I am currently a Principal Data Scientist at Fidelity Investments, working on speech and text data to design a conversational AI technology. Previously, I was a Speech Research Scientist in 3M/M*Modal, where I was part of the research and development group for speech enhancement and recognition for medical applications. Before that I was a Postdoctoral Associate in the Department of Electrical and Computer Engineering (ECE) at Duke University, where I was working with Prof. Vahid Tarokh. I obtained my Ph.D. degree in Electrical and Computer Engineering (ECE) from Iowa State University (ISU) under the supervision of Dr. Chinmay Hegde.

My research interests lie in the intersection of machine/deep learning, statistics, signal processing, and computational mathematics. In my postdoc, I was working on different projects, including deep neural network compression, neural architecture search, few-shot learning, time series analysis, inverse problems in designing meta-materials, radar signal processing, speech recognition, and audio processing. As reflected in my CV, I have established an interdisciplinary research approach in fields ranging from optimization theory to machine/deep learning, and statistics.
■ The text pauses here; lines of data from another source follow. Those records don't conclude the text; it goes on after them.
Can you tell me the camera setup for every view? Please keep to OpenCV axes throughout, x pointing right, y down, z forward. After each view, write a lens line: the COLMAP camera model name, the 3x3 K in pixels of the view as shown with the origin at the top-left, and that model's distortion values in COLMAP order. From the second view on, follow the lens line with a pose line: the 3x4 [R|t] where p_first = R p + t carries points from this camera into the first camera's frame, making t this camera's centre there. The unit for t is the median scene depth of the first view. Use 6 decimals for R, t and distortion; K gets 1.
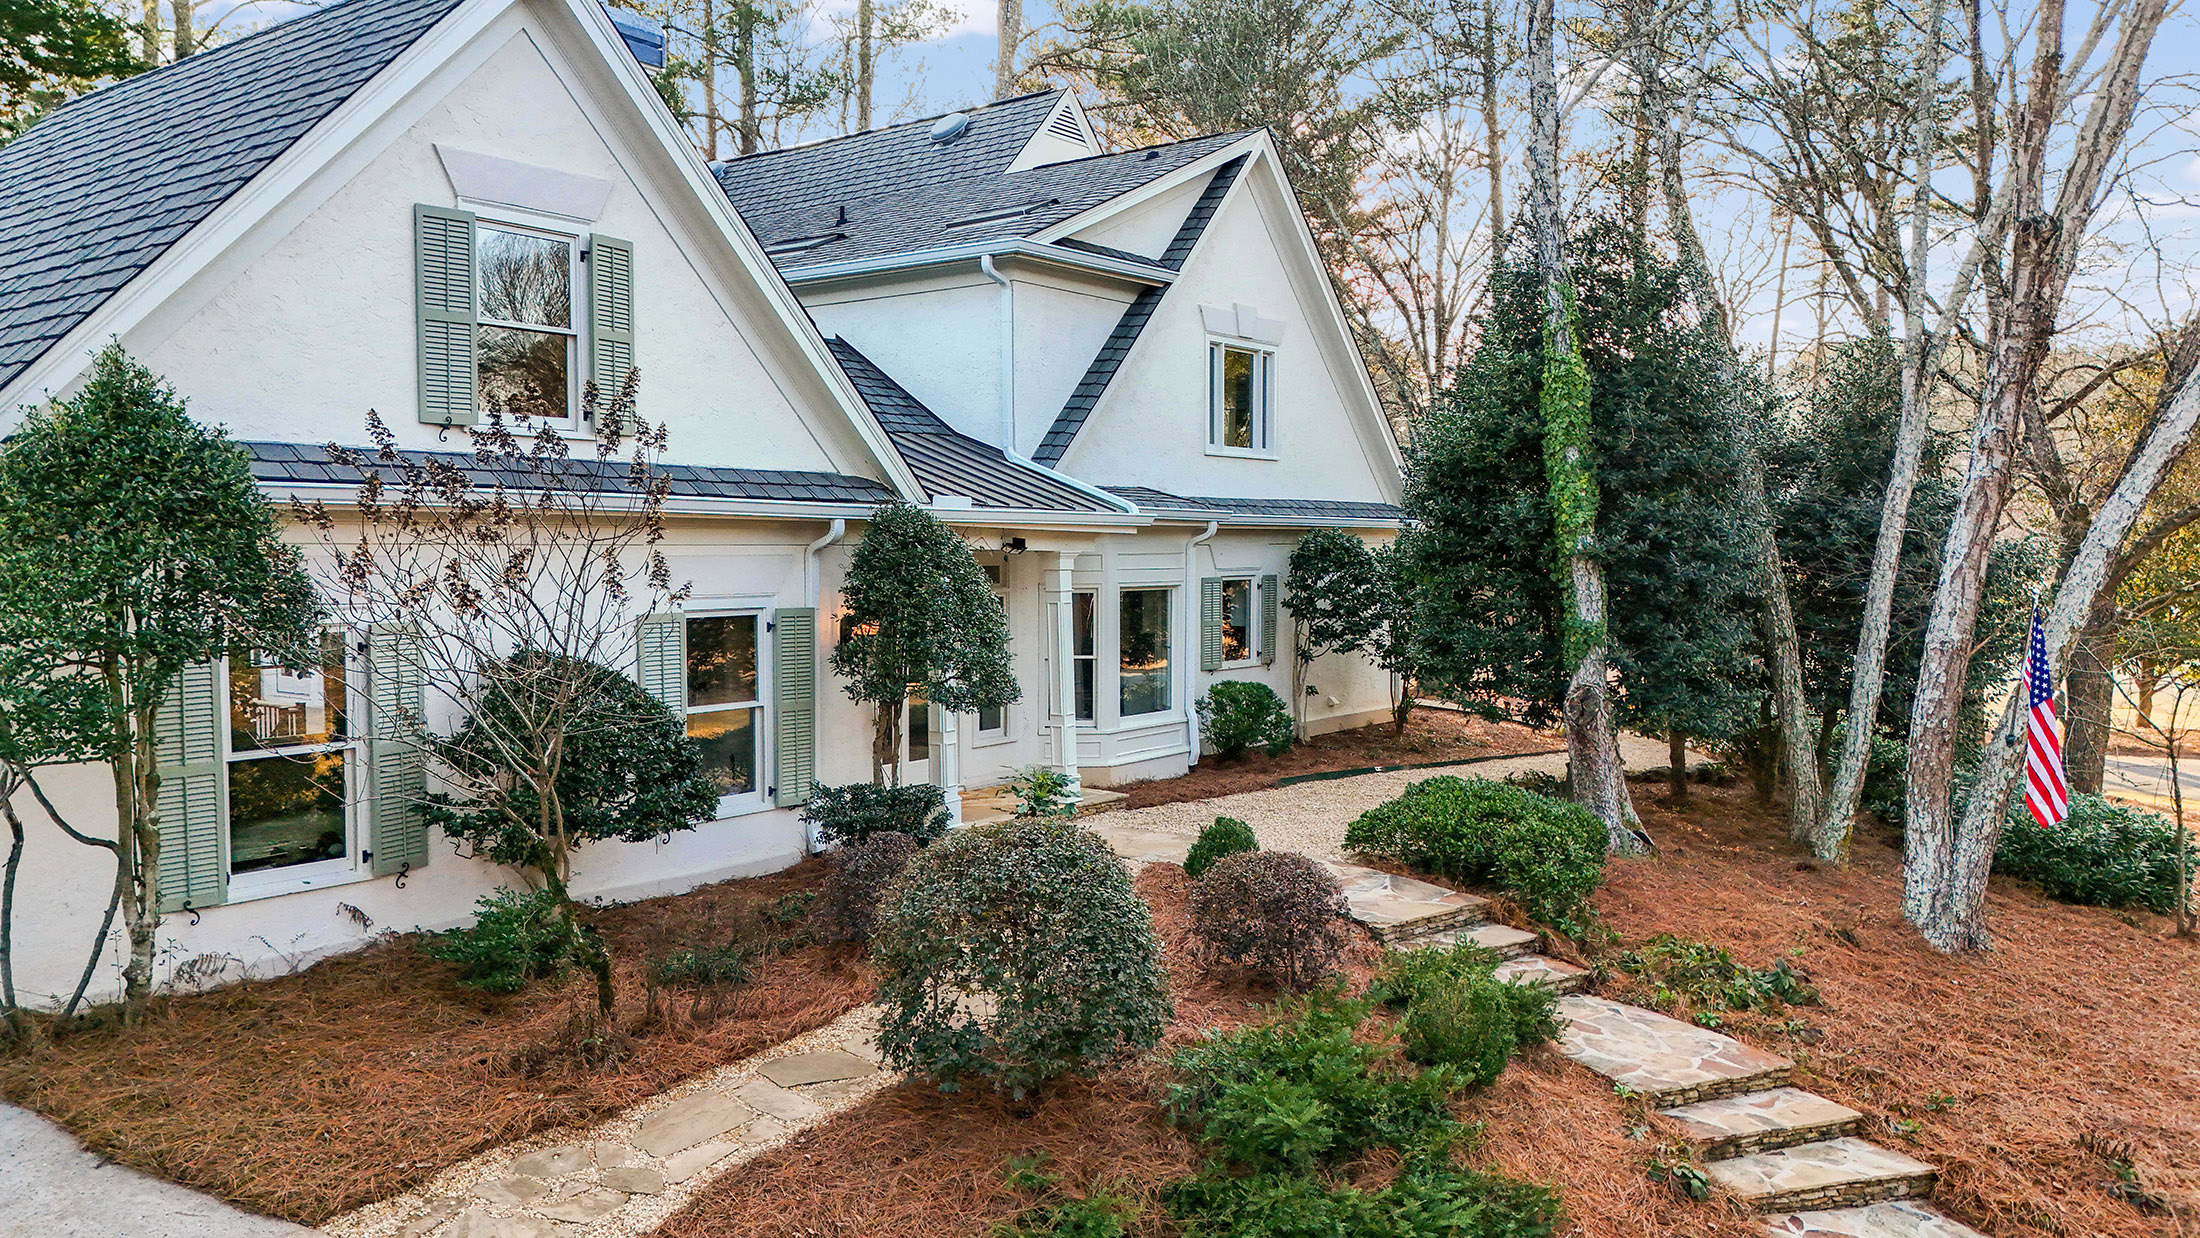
lens RADIAL K [[1610.5, 0, 1100.0], [0, 1610.5, 619.0], [0, 0, 1]] dist [0.099644, -0.123654]
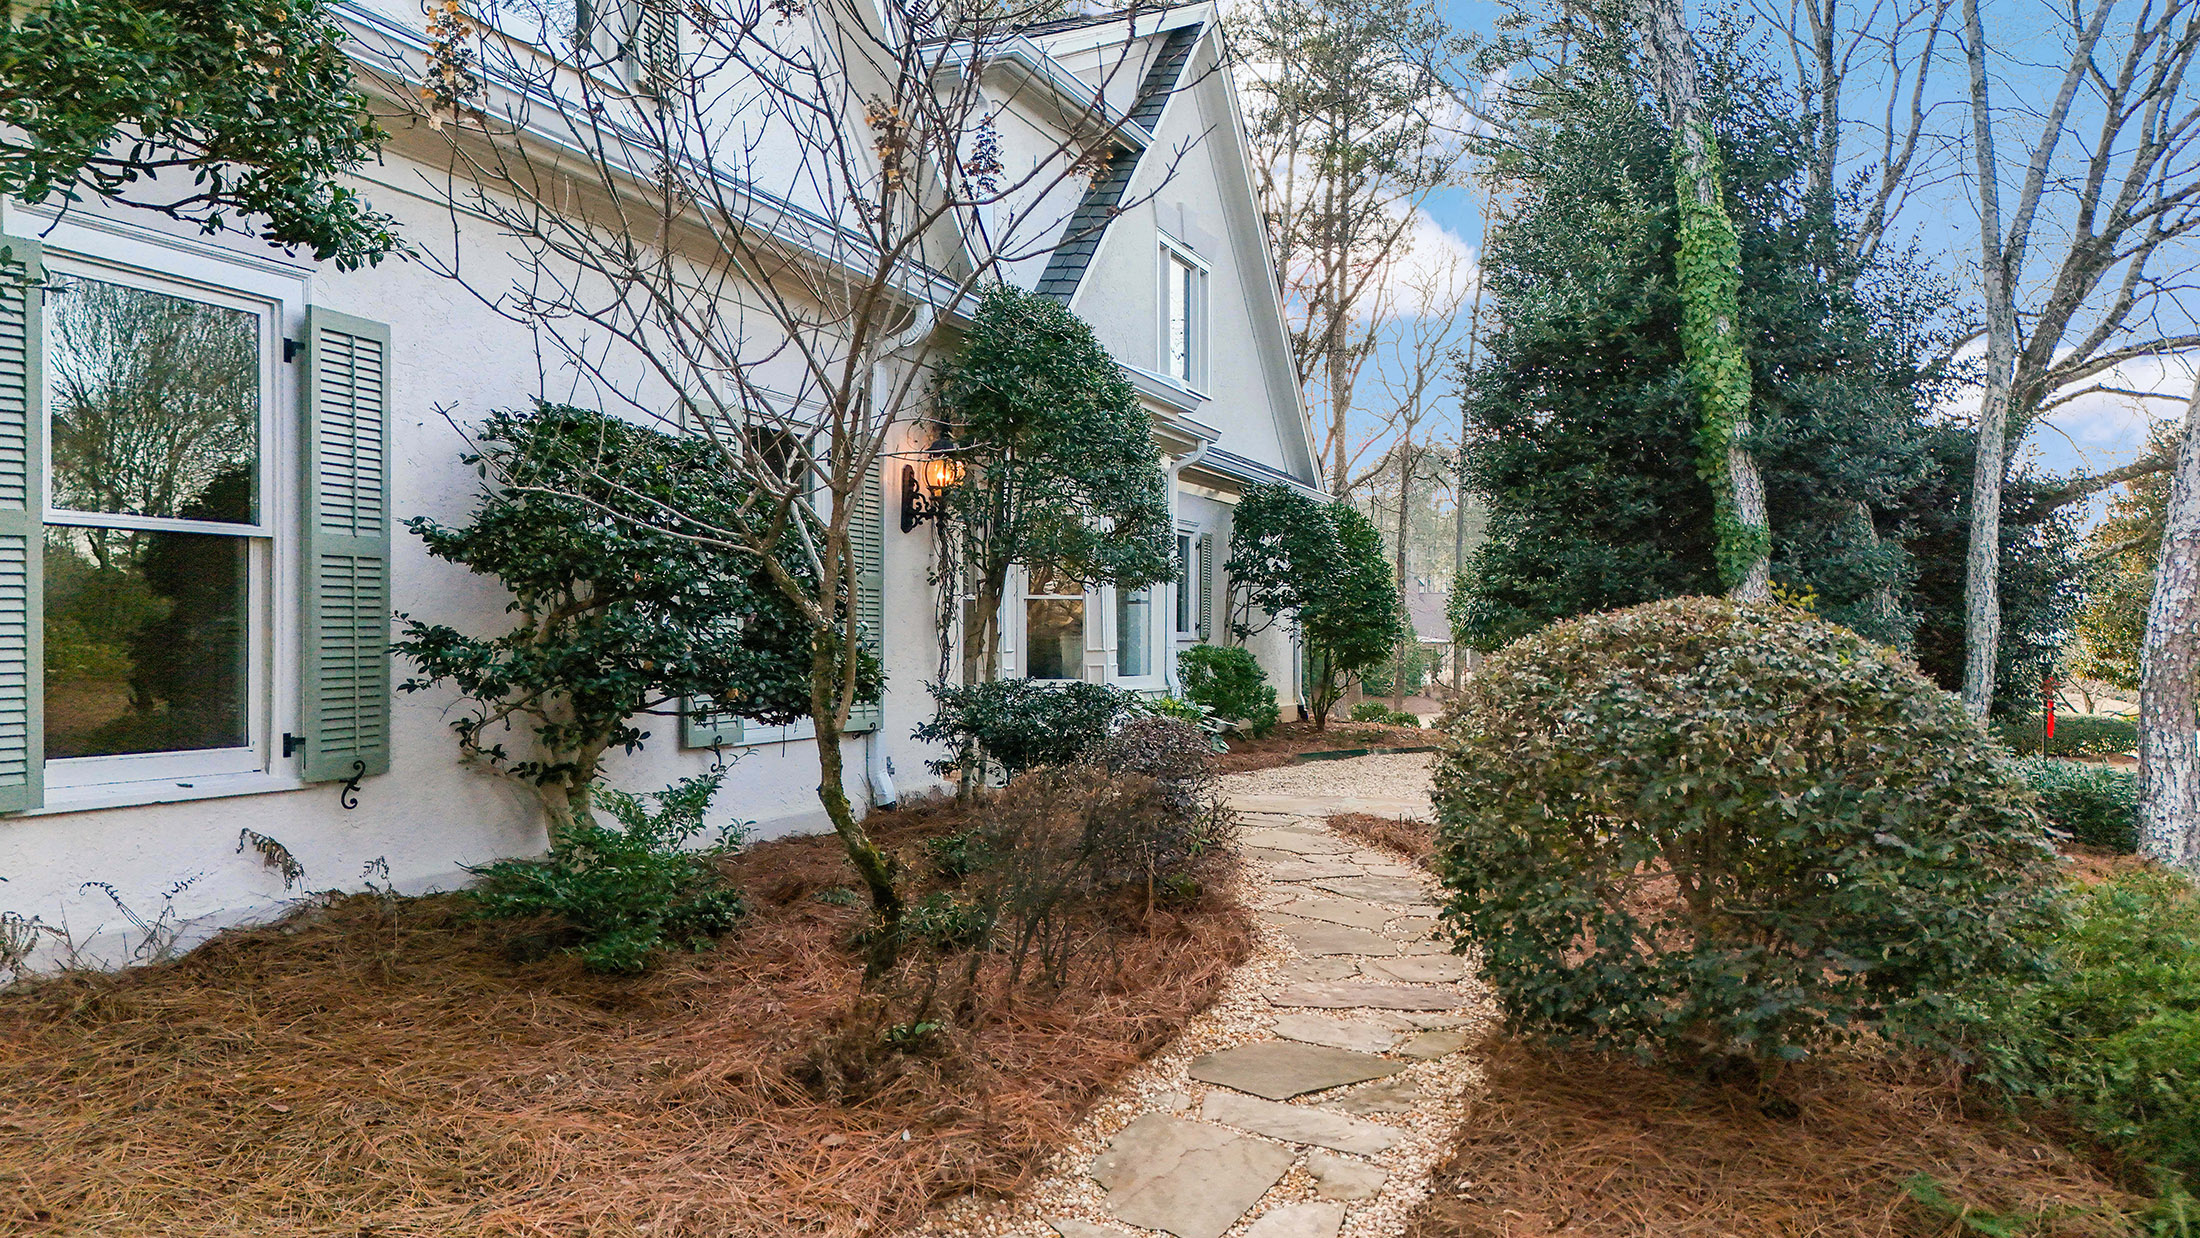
lens RADIAL K [[1610.5, 0, 1100.0], [0, 1610.5, 619.0], [0, 0, 1]] dist [0.099644, -0.123654]
pose [[0.969448, 0.004519, 0.245254, -0.255789], [0.010163, 0.998232, -0.058566, 0.108743], [-0.245085, 0.059269, 0.967688, 0.332277]]
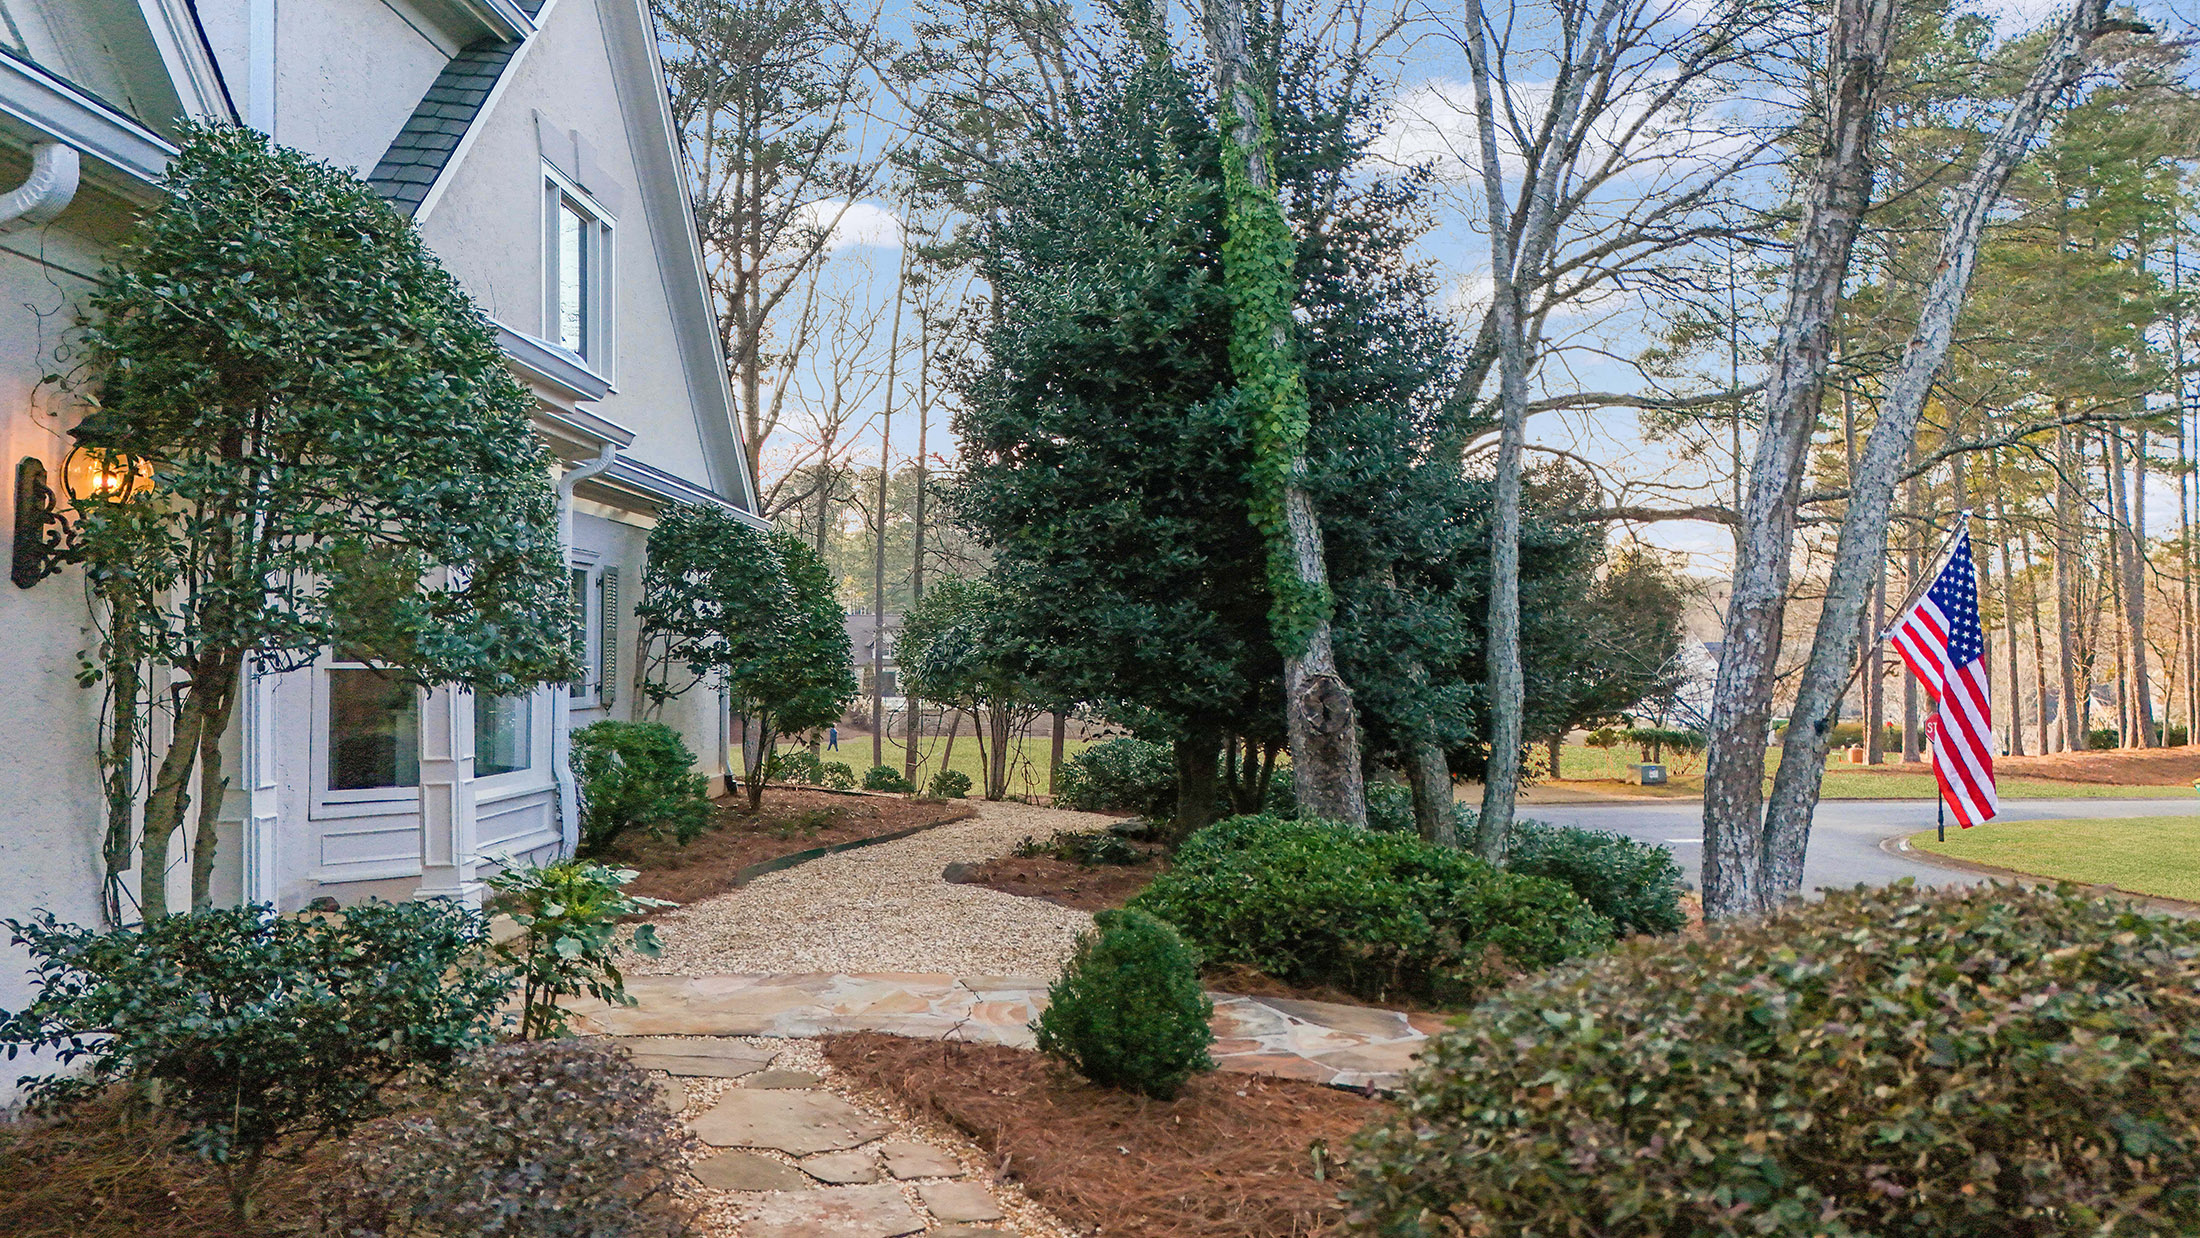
lens RADIAL K [[1611.9, 0, 1110.4], [0, 1611.9, 632.1], [0, 0, 1]] dist [0.107959, -0.144616]
pose [[0.814123, 0.011410, 0.580581, -0.181571], [0.025620, 0.998128, -0.055541, 0.066126], [-0.580128, 0.060091, 0.812306, 0.586967]]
I am also interested in applying machine/deep learning algorithms in speech recognition and understanding, natural language processing, computer vision, and other disciplines.

In my Ph.D. thesis, I have accomplished various projects, including sparse signal approximation and compressive sensing, analyzing inverse problems such as image denoising and nonlinear demixing of the structured signals, learning latent variables in probabilistic graphical models, and theoretical understanding of neural networks. In all these projects, the main focus was on developing fast and computationally efficient algorithms. As a result of my research, I could publish several papers in various journals, conferences, and workshops. Also, during my internship at Technicolor AI Research Lab, I have worked on different projects in deep learning, including Generative Adversarial Networks (GANs) for solving inverse problems in image processing, designing efficient defense mechanisms against adversarial attacks in adversarial machine learning, and speeding up deep learning computations in the pre-trained models for real-time applications such as object detection in videos.

In addition to doing research, I have a great hands-on experiences in training, debuggig, testing, visualizing, and deploying machine learning models, and I have worked with many different technology, including but not limited to Python, Numpy, Pandas, Streamlit, PyTorch, PyTroch Lightning, Hugging Face, AWS, Sagemaker, Athena, Docker, Bash/Linux, SQL, Git, and Latex. Moreover, I have a valuable experience in mentoring both undergrad and grad students for their class projects and Master/Ph.D. thesis. I have also taught a variety of courses. In particular, I am teaching a machine learning course as a AI mentor program in Fidelity. During my postdoc at Duke, I was also an instructor for the Multivariable Calculus course in the Department of Mathematics and the head TA for courses such as Signal and Systems, and Advanced/Introductory course in Deep Learning in the ECE Department. Moreover, in my graduate studies, I have served as a teaching assistant for courses such as Signal and Systems, Deep Learning, and Electrical/Electronics Circuits.